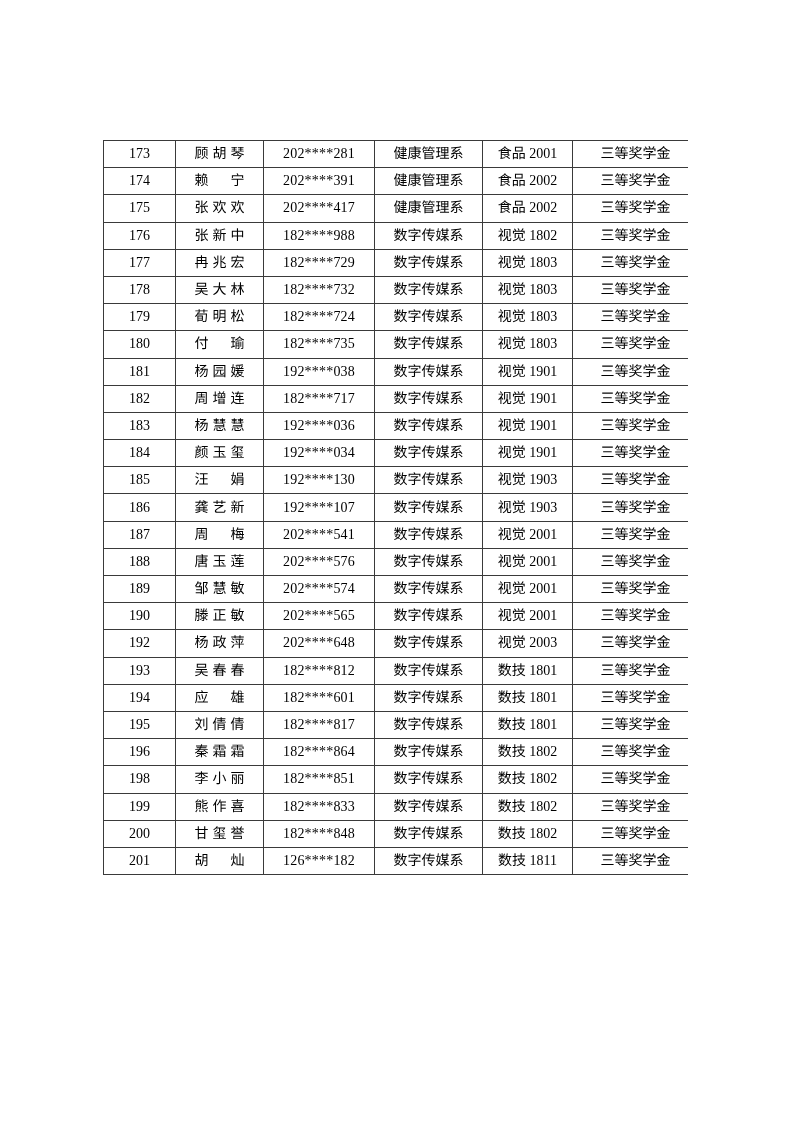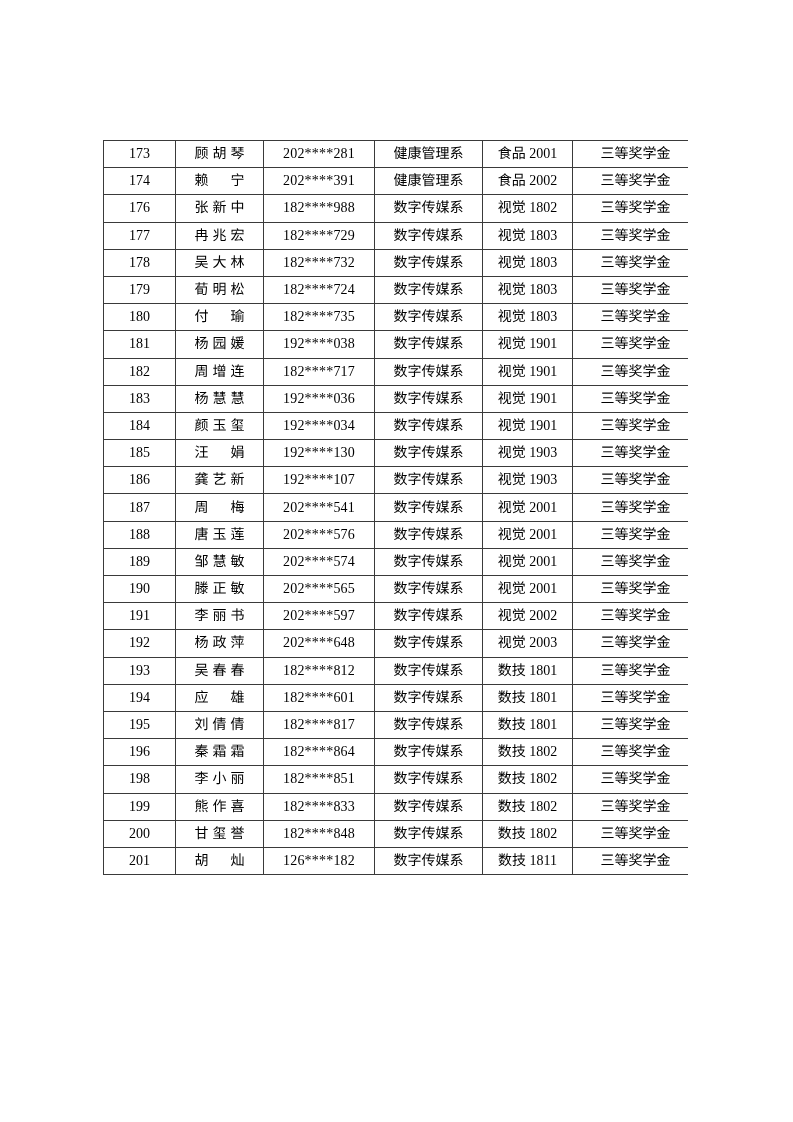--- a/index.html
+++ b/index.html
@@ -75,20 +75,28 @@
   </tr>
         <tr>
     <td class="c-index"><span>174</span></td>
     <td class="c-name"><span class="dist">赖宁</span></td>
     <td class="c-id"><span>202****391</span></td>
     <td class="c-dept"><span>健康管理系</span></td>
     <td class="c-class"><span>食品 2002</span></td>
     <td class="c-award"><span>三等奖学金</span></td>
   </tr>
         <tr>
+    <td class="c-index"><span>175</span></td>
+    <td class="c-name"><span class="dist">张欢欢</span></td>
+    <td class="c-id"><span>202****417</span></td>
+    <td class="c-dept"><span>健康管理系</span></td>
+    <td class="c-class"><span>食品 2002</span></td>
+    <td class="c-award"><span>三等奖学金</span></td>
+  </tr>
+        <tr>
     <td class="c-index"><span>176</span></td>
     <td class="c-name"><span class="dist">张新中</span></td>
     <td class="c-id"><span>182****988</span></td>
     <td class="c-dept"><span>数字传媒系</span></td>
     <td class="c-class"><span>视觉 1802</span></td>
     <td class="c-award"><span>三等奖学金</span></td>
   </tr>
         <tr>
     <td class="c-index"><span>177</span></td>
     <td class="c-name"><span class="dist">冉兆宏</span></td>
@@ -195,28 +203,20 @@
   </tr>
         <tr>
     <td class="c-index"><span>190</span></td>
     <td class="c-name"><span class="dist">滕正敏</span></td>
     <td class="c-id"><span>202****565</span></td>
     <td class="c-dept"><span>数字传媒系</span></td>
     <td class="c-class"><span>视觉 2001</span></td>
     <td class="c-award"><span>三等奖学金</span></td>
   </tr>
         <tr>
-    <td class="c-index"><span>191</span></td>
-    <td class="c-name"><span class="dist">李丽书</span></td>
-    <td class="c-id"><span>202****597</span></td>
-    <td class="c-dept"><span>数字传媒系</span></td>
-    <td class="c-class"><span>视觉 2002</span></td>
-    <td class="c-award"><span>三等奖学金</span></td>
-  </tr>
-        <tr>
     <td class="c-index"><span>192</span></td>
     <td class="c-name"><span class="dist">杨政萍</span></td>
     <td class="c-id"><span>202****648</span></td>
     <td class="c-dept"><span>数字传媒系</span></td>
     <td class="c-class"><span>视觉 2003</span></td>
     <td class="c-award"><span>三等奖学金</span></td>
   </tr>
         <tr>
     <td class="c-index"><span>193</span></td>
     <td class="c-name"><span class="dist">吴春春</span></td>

● ● ● ● ●

◆ **WHAT TO PRODUCE**
Wherever the word "dist" appears in the listing above, copy the whole line.

◆ **RESPONSE**
     <td class="c-name"><span class="dist">赖宁</span></td>
+    <td class="c-name"><span class="dist">张欢欢</span></td>
     <td class="c-name"><span class="dist">张新中</span></td>
     <td class="c-name"><span class="dist">冉兆宏</span></td>
     <td class="c-name"><span class="dist">滕正敏</span></td>
-    <td class="c-name"><span class="dist">李丽书</span></td>
     <td class="c-name"><span class="dist">杨政萍</span></td>
     <td class="c-name"><span class="dist">吴春春</span></td>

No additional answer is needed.